■ Task details:
For the copy, please give all of the data again exactly and leave the pictures out.

■ Information shown:
------------

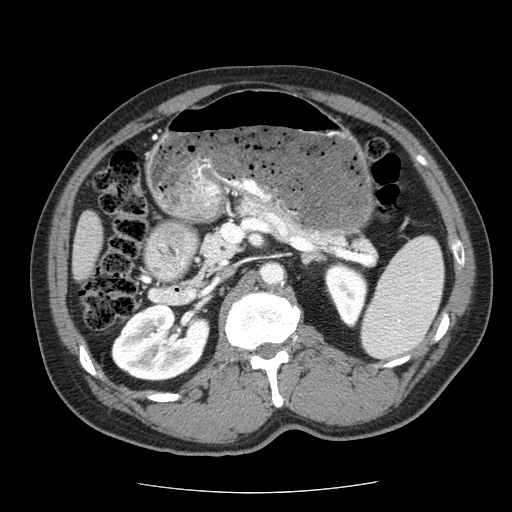
Contrast-enhanced abdominal CT (liver protocol), one axial slice. Position 14 of 85 along the scan axis. Reconstruction kernel STANDARD. 120 kVp. Soft-tissue window (W 400 / L 40 HU). 2.5 mm slice thickness. 512 × 512 image matrix, field of view 360 × 360 mm. From the clinical record (not read from this slice): diagnosis: hepatocellular carcinoma (patient treated with transarterial chemoembolisation; whether this scan precedes or follows treatment is not stated here); TNM stage (as recorded): Stage-IIIA; Child-Pugh class: A; tumour differentiation: well differentiated; tumour size: 8 cm.
Structures marked on this image (semi-automatic segmentation, software-assisted and operator-edited):
- liver parenchyma outside the tumour (the mass and vessels are separate outlines, so this box may not span the whole liver): bounding box (x1, y1, x2, y2) in pixels: (72, 210, 102, 282)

------------

■ Result:
Contrast-enhanced abdominal CT (liver protocol), one axial slice. Position 14 of 85 along the scan axis. Reconstruction kernel STANDARD. 120 kVp. Soft-tissue window (W 400 / L 40 HU). 2.5 mm slice thickness. 512 × 512 image matrix, field of view 360 × 360 mm. From the clinical record (not read from this slice): diagnosis: hepatocellular carcinoma (patient treated with transarterial chemoembolisation; whether this scan precedes or follows treatment is not stated here); TNM stage (as recorded): Stage-IIIA; Child-Pugh class: A; tumour differentiation: well differentiated; tumour size: 8 cm.
Structures marked on this image (semi-automatic segmentation, software-assisted and operator-edited):
- liver parenchyma outside the tumour (the mass and vessels are separate outlines, so this box may not span the whole liver): bounding box (x1, y1, x2, y2) in pixels: (72, 210, 102, 282)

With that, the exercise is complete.